The read-through is more important than the move. AI-capex demand is still real, still accelerating — that part of the print is unambiguous and matters for AMD tonight, NVDA next, and the whole semis/data-center stack. What's getting punished is the premium on already-priced AI exposure. The market is starting to differentiate between names where AI is the optionality and names where AI is the entire thesis at a 40x multiple. That second bucket runs out of room first.
For the broader tape, that's a healthy rotation, not a top signal. Russell +1.95% on the same day Palantir gets blown up tells you the bid is widening, not breaking.
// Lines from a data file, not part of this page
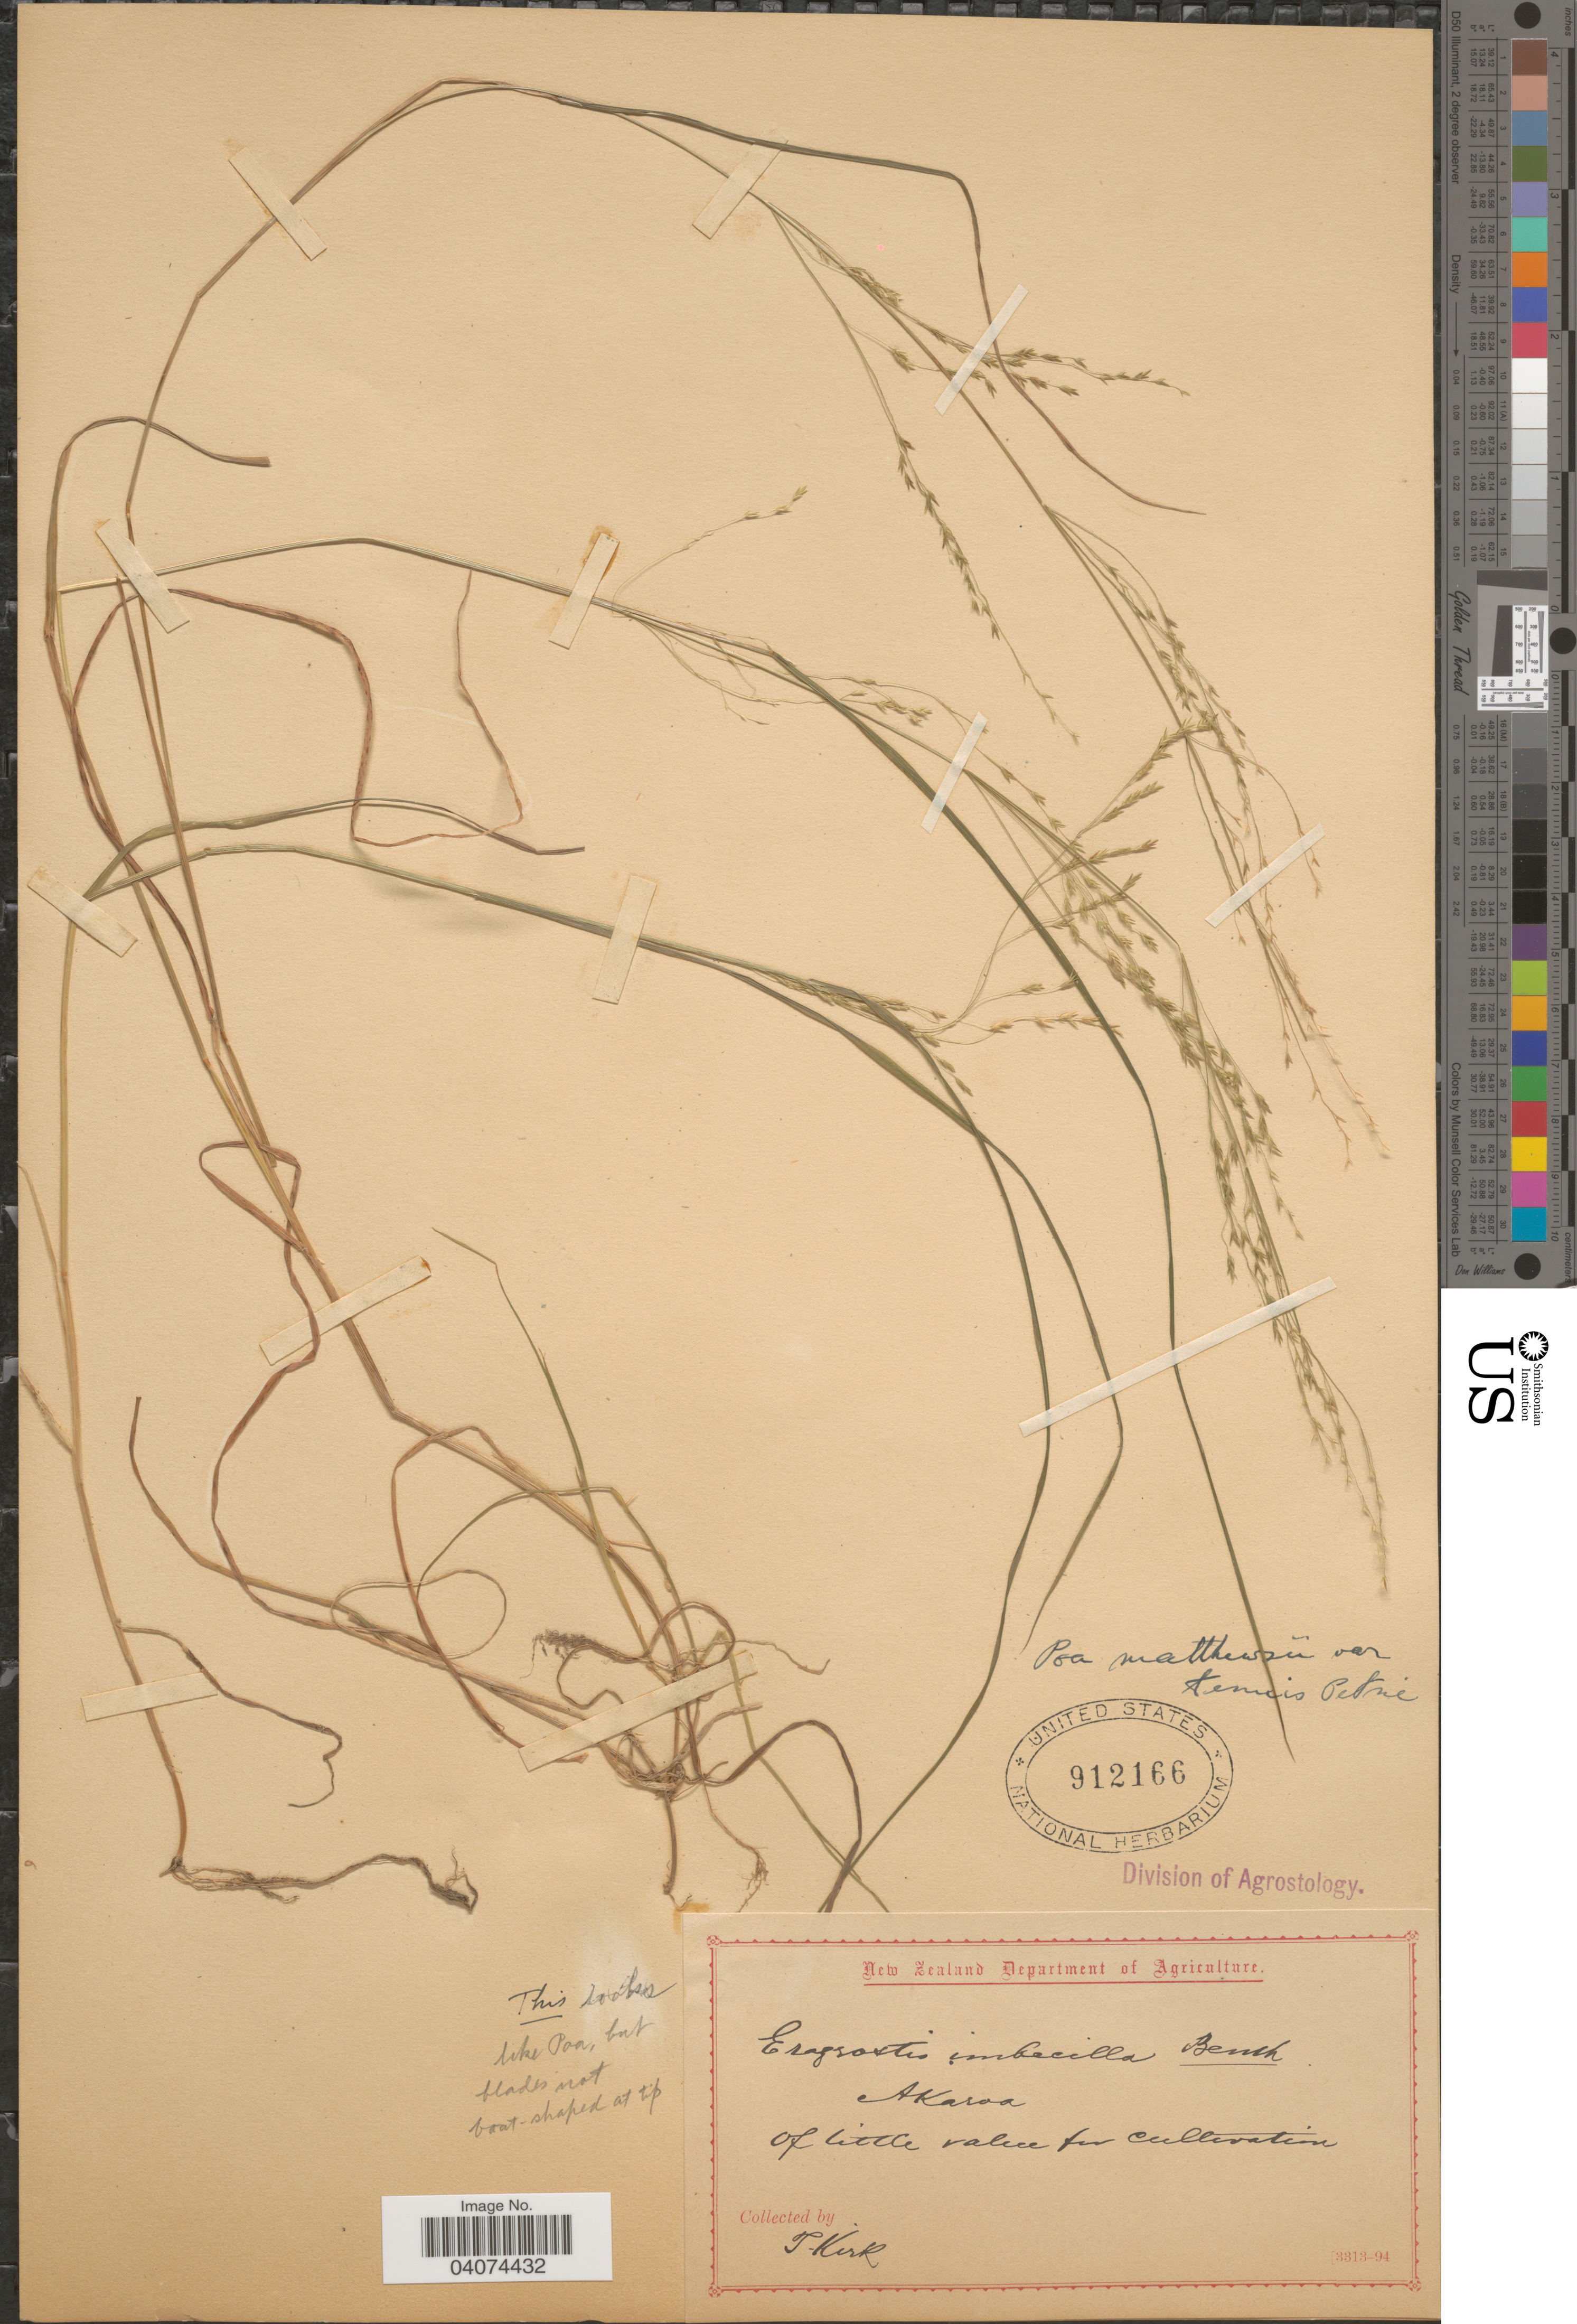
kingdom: Plantae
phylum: Tracheophyta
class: Liliopsida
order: Poales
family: Poaceae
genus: Poa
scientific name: Poa matthewsii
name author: Petrie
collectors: T. Kirk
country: New Zealand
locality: Akaroa of little value for cultvation.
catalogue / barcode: US 912166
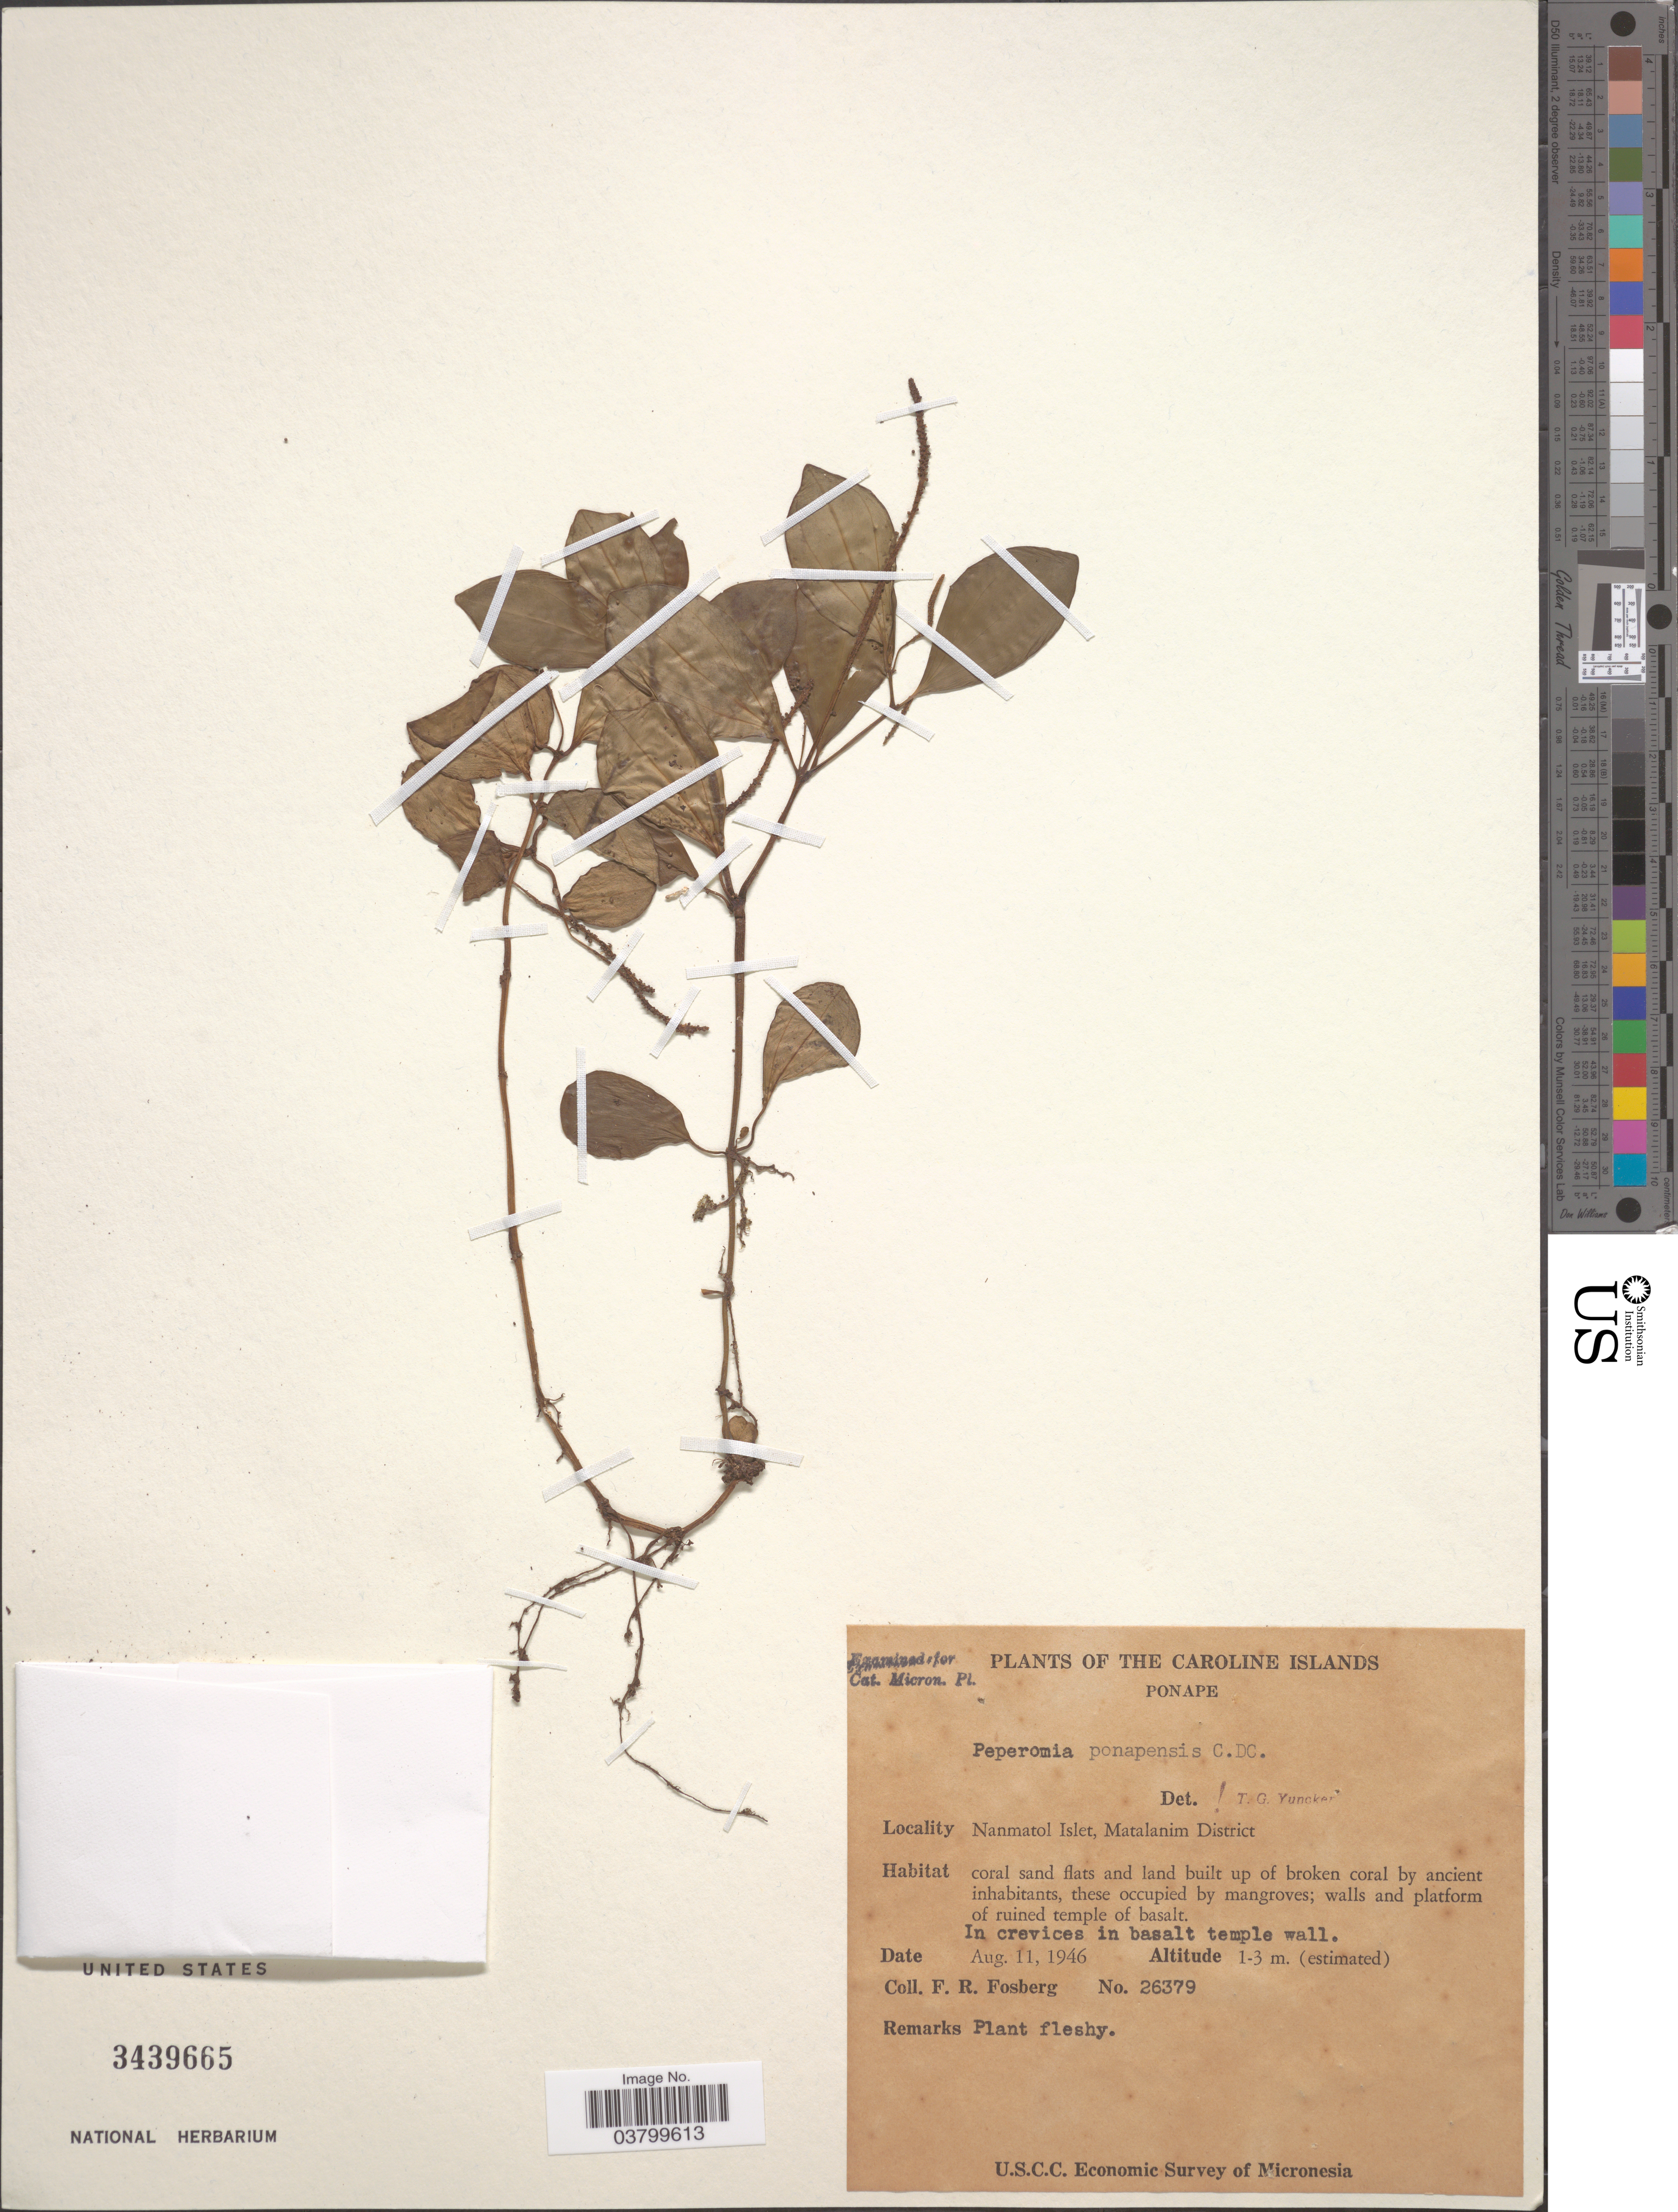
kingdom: Plantae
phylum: Tracheophyta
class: Magnoliopsida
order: Piperales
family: Piperaceae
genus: Peperomia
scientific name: Peperomia ponapensis var. ponapensis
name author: C. DC.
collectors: F. R. Fosberg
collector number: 26379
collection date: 1946-08-11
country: Micronesia, Federated States of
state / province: Pohnpei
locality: The Caroline Islands. Ponape. Nanmatol Islet, Matalanim District.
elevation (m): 1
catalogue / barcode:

The score's discomfort with current prices doesn't change either way.
🎯 My Take: The Trim Is Doing the Job the Score Can't
Here's what's worth flagging about today's tape: the score printed once. 4.83 at 9:54 AM. Then nothing — no print at 10 when ISM hit, no print at 11 with QQQ at $681.23, no print at the 2 PM intraday high of $682.63, no print into the close. Six hours of silence through the meatiest part of the session. That's the macro/data engine telling you it doesn't have anything new to add — the soft-data slide was already in the score, the rally didn't change the macro, the ceasefire break is yesterday's news.
So the only thing that did adjust today was the trim. Distance from the 25 EMA crossed back above 6%, the alert re-fired, the floor went from 100% QQQ to 50/50, and that's the second time this entire cycle the system has touched the bull-stretch overlay. The score is paralyzed at a cycle low. The override is locked at "stay long the trend." The only knob with any motion is the EMA 25 stretch flag, and it's been responsible for the only allocation changes the override era has produced. That's elegant or unnerving depending on which direction you read it.
If I had to pick a side: the trim is exactly what this regime needs. You don't fight a melt-up where the macro is cracking — you stay long while the trend is intact, and you let a mean-reversion overlay decide when the trend is paying you too much, too fast. That's what +6% above the 25 EMA means: the price has moved more than the trend can structurally support. Trim into it. Release into the next pullback. Repeat. It's the closest thing to a swing trade the system gets to make in an environment where the score itself can't move the needle.
⚠️ Bottom Line
50% QQQ / 50% Cash into the bell. Trim re-armed at +6.05% above the 25 EMA, override still on, score still parked sub-4.95. Same trade structure as last Friday's close — the only one this entire 25-day cycle has produced.
AMD prints in the next hour. ADP Wednesday. ISM Services already confirmed the soft-data slide. NFP Friday is the print that tells the tape whether the rate-cut bid that paid for today's rally has legs or just ran on hopium for one session.
The score doesn't have an opinion on any of it. The trim does, and right now the trim is short the rip.